On the other hand, Bolivia was a member state of the International Centre for Settlement of Investment Disputes (ICSID) since August 12, 1994, until it denounced the Convention on November 3, 2007, becoming the first country to do so. This determination was aligned with the decisions of other leftist governments in the region. Ecuador in 2009 and Venezuela in 2012 also denounced the ICSID Convention.

After leaving ICSID, Bolivia determined that the Bilateral Investment Treaties (BITs) should be adapted to the new legal treatment of foreign investments, which implied the need to denounce the 22 BITs entered into with Argentina, Austria, Germany, China, Chile, Italy, the Netherlands, the United States, Peru, Paraguay, Spain, Sweden, Switzerland, Cuba, Denmark, Ecuador, France, South Korea, the Belgium-Luxembourg Union, Mexico, Romania and the United Kingdom. To date, Bolivia has not signed any new BITs.


Current arbitrations involving Bolivia


In response to the nationalizations of the Bolivian government, companies filed international arbitration claims in different International Arbitration Centers. As a consequence, in 2010 the Bolivian Attorney`s Office (“Procuraduría General del Estado”) was created through Law 064. It Is the public legal representation institution whose purpose is to defend the interests of the State, and act in all disputes arising from contractual relations of the State.
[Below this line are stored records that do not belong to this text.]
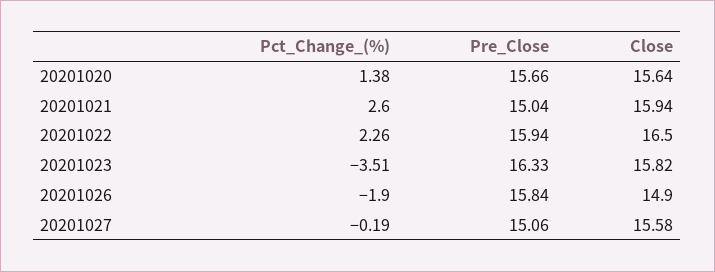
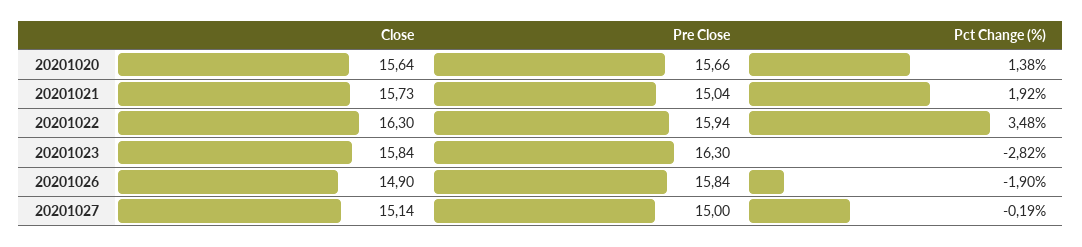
  {
    "Pct_Change_(%)": {
      "20201020": 1.38,
-     "20201021": 2.6,
+     "20201021": 1.92,
-     "20201022": 2.26,
+     "20201022": 3.48,
-     "20201023": -3.51,
+     "20201023": -2.82,
      "20201026": -1.9,
      "20201027": -0.19
    },
    "Pre_Close": {
      "20201020": 15.66,
      "20201021": 15.04,
      "20201022": 15.94,
-     "20201023": 16.33,
+     "20201023": 16.3,
      "20201026": 15.84,
-     "20201027": 15.06
+     "20201027": 15
    },
    "Close": {
      "20201020": 15.64,
-     "20201021": 15.94,
+     "20201021": 15.73,
-     "20201022": 16.5,
+     "20201022": 16.3,
-     "20201023": 15.82,
+     "20201023": 15.84,
      "20201026": 14.9,
-     "20201027": 15.58
+     "20201027": 15.14
    }
  }

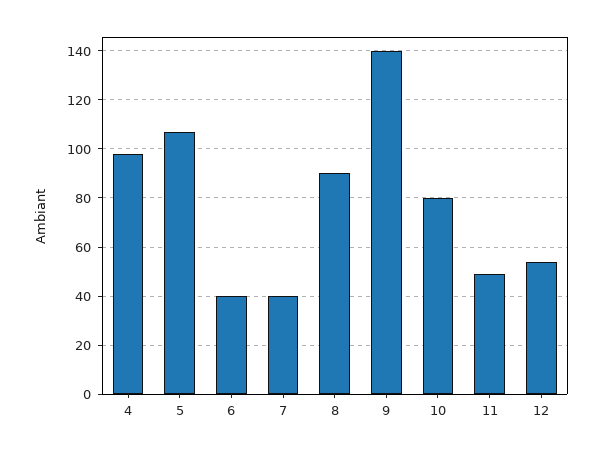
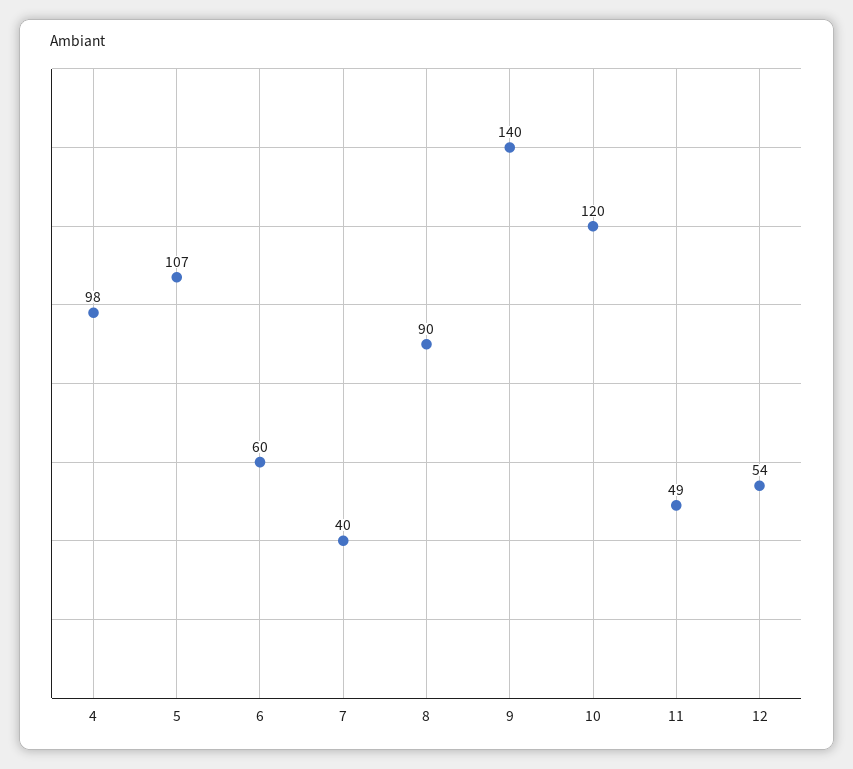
  {
    "4": 98,
    "5": 107,
-   "6": 40,
+   "6": 60,
    "7": 40,
    "8": 90,
    "9": 140,
-   "10": 80,
+   "10": 120,
    "11": 49,
    "12": 54
  }

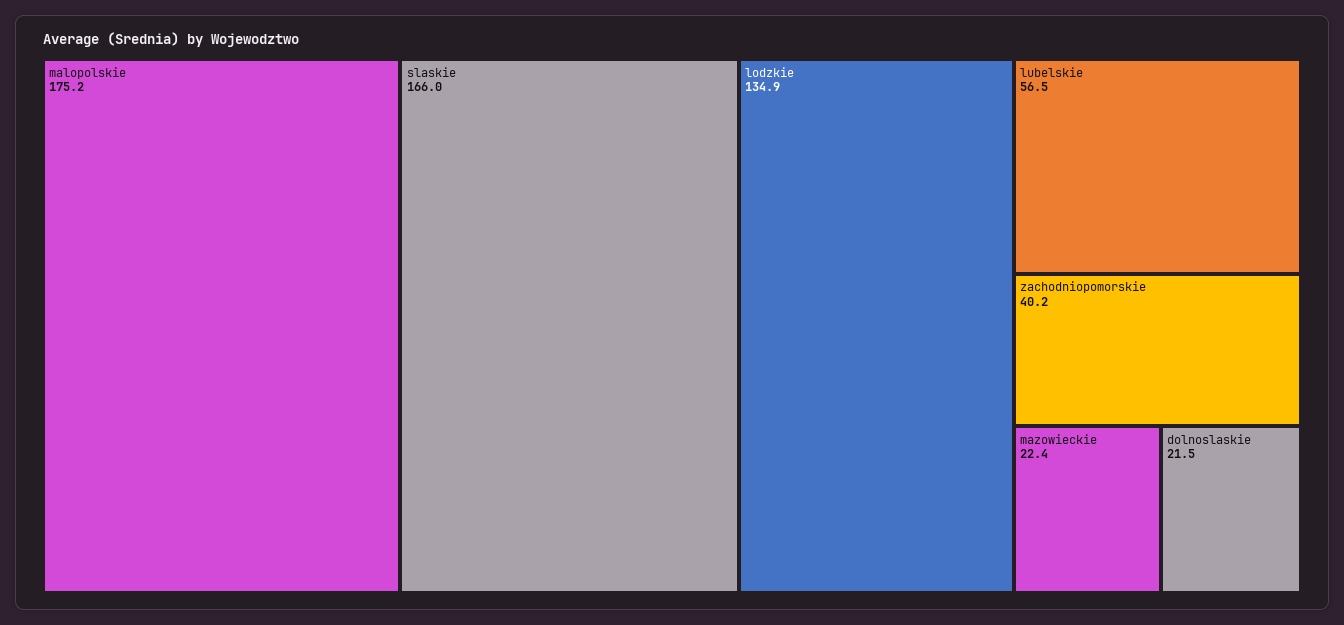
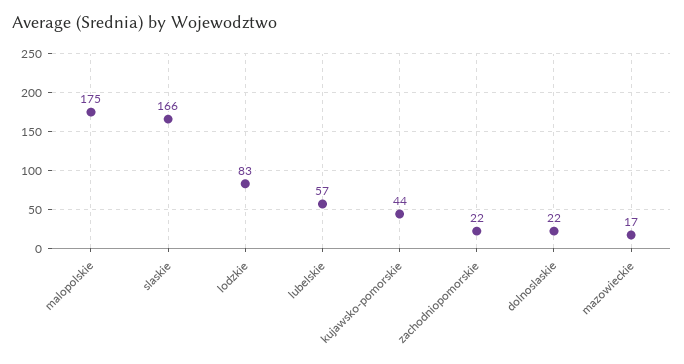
  {
    "malopolskie": 175.2,
    "slaskie": 166,
-   "lodzkie": 134.9,
+   "lodzkie": 83,
    "lubelskie": 56.5,
-   "zachodniopomorskie": 40.2,
+   "zachodniopomorskie": 22,
-   "mazowieckie": 22.4,
+   "mazowieckie": 17,
-   "dolnoslaskie": 21.5
+   "dolnoslaskie": 21.5,
+   "kujawsko-pomorskie": 44
  }

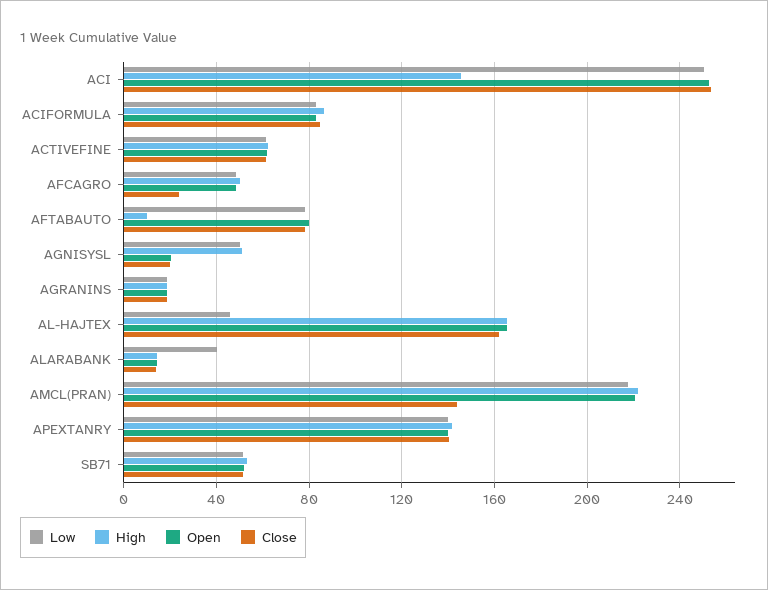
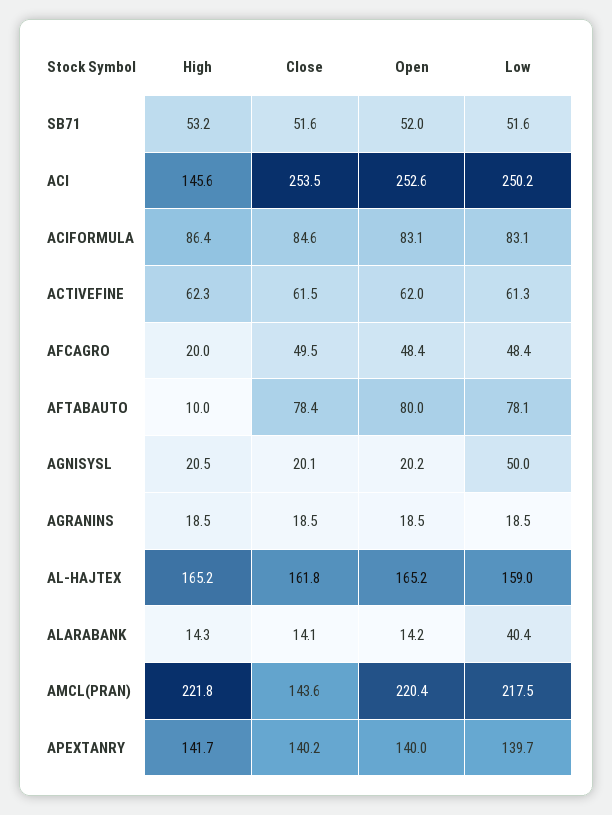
  {
    "Low": {
      "ACI": 250.2,
      "ACIFORMULA": 83.1,
      "ACTIVEFINE": 61.3,
      "AFCAGRO": 48.4,
      "AFTABAUTO": 78.1,
      "AGNISYSL": 50,
      "AGRANINS": 18.5,
-     "AL-HAJTEX": 45,
+     "AL-HAJTEX": 159,
      "ALARABANK": 40.4,
      "AMCL(PRAN)": 217.5,
      "APEXTANRY": 139.7,
      "SB71": 51.6
    },
    "High": {
      "ACI": 145.6,
      "ACIFORMULA": 86.4,
      "ACTIVEFINE": 62.3,
-     "AFCAGRO": 50,
+     "AFCAGRO": 20,
      "AFTABAUTO": 10,
-     "AGNISYSL": 50,
+     "AGNISYSL": 20.5,
      "AGRANINS": 18.5,
      "AL-HAJTEX": 165.2,
      "ALARABANK": 14.3,
      "AMCL(PRAN)": 221.8,
      "APEXTANRY": 141.7,
      "SB71": 53.2
    },
    "Open": {
      "ACI": 252.6,
      "ACIFORMULA": 83.1,
      "ACTIVEFINE": 62,
      "AFCAGRO": 48.4,
      "AFTABAUTO": 80,
      "AGNISYSL": 20.2,
      "AGRANINS": 18.5,
      "AL-HAJTEX": 165.2,
      "ALARABANK": 14.2,
      "AMCL(PRAN)": 220.4,
      "APEXTANRY": 140,
      "SB71": 52
    },
    "Close": {
      "ACI": 253.5,
      "ACIFORMULA": 84.6,
      "ACTIVEFINE": 61.5,
-     "AFCAGRO": 25,
+     "AFCAGRO": 49.5,
      "AFTABAUTO": 78.4,
      "AGNISYSL": 20.1,
      "AGRANINS": 18.5,
      "AL-HAJTEX": 161.8,
      "ALARABANK": 14.1,
      "AMCL(PRAN)": 143.6,
      "APEXTANRY": 140.2,
      "SB71": 51.6
    }
  }

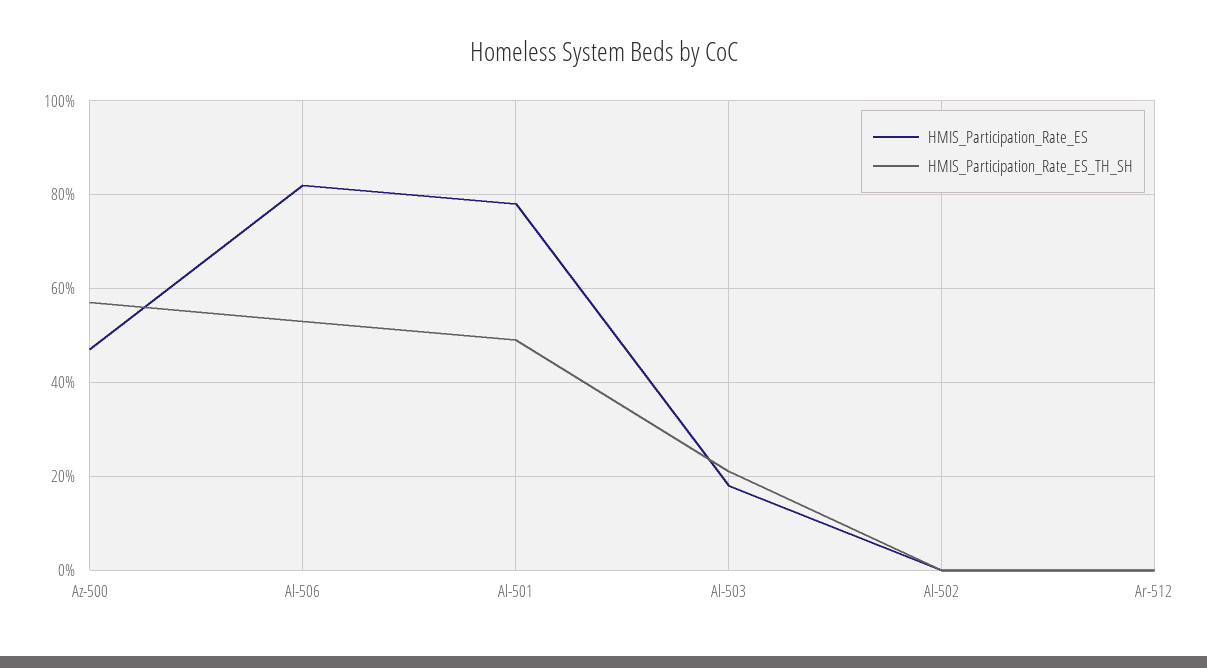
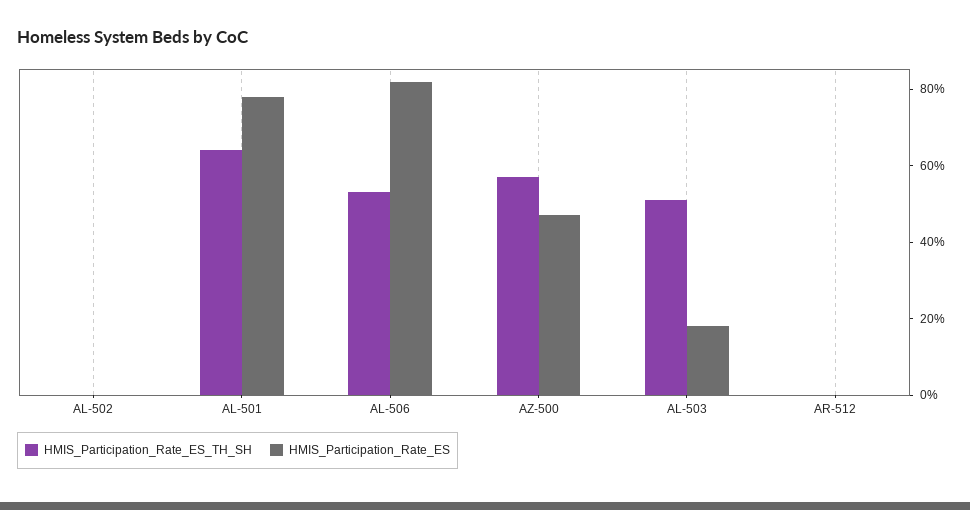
  {
    "HMIS_Participation_Rate_ES": {
      "Az-500": 45,
      "Al-506": 80,
      "Al-501": 80,
      "Al-503": 20,
      "Al-502": 0,
      "Ar-512": 0
    },
    "HMIS_Participation_Rate_ES_TH_SH": {
      "Az-500": 55,
      "Al-506": 55,
-     "Al-501": 50,
+     "Al-501": 65,
-     "Al-503": 20,
+     "Al-503": 50,
      "Al-502": 0,
      "Ar-512": 0
    }
  }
Bolivia is currently facing several international arbitration claims, two of them administered by the Permanent Court of Arbitration, against the British company Glencore Finance for the loss of its investment in the Colquiri and Vinto Mining Companies for an amount of US$675.7 million, as well as one filed on June 17, 2020 by Zurich Insurance Company Ltd & Zurich South America Invest AB, a Swiss company in charge of the Pension Fund "Futuro". There are also commercial arbitration claims at the International Chamber of Commerce (CCI) against Bolivian public companies, such as the case of Emapa, which is being sued by the North American company Duron LLC, demanding the payment of US$2.8 million for breach of contract. Recently, an ICSID tribunal has condemned Bolivia to pay 105 million dollars to Banco Bilbao Vizcaya Argentaria (BBVA) through an award issued on July 12th 2022, for the unjustified delay in the effectivization of the nationalization of the Pension Fund “Previsión”.


Conclusion


Bolivia's Arbitration Act, and the State's own public policy regarding arbitration, are unique when compared to other countries in the region. Companies seeking to invest or do business in the country should avoid the impression that the arbitration regime that they will find in Bolivia is similar to what they might expect in their home countries. Before inserting standard arbitration clauses in their contracts, investors would benefit from seeking specialized advice, which will allow them to understand the particularities of arbitration in Bolivia.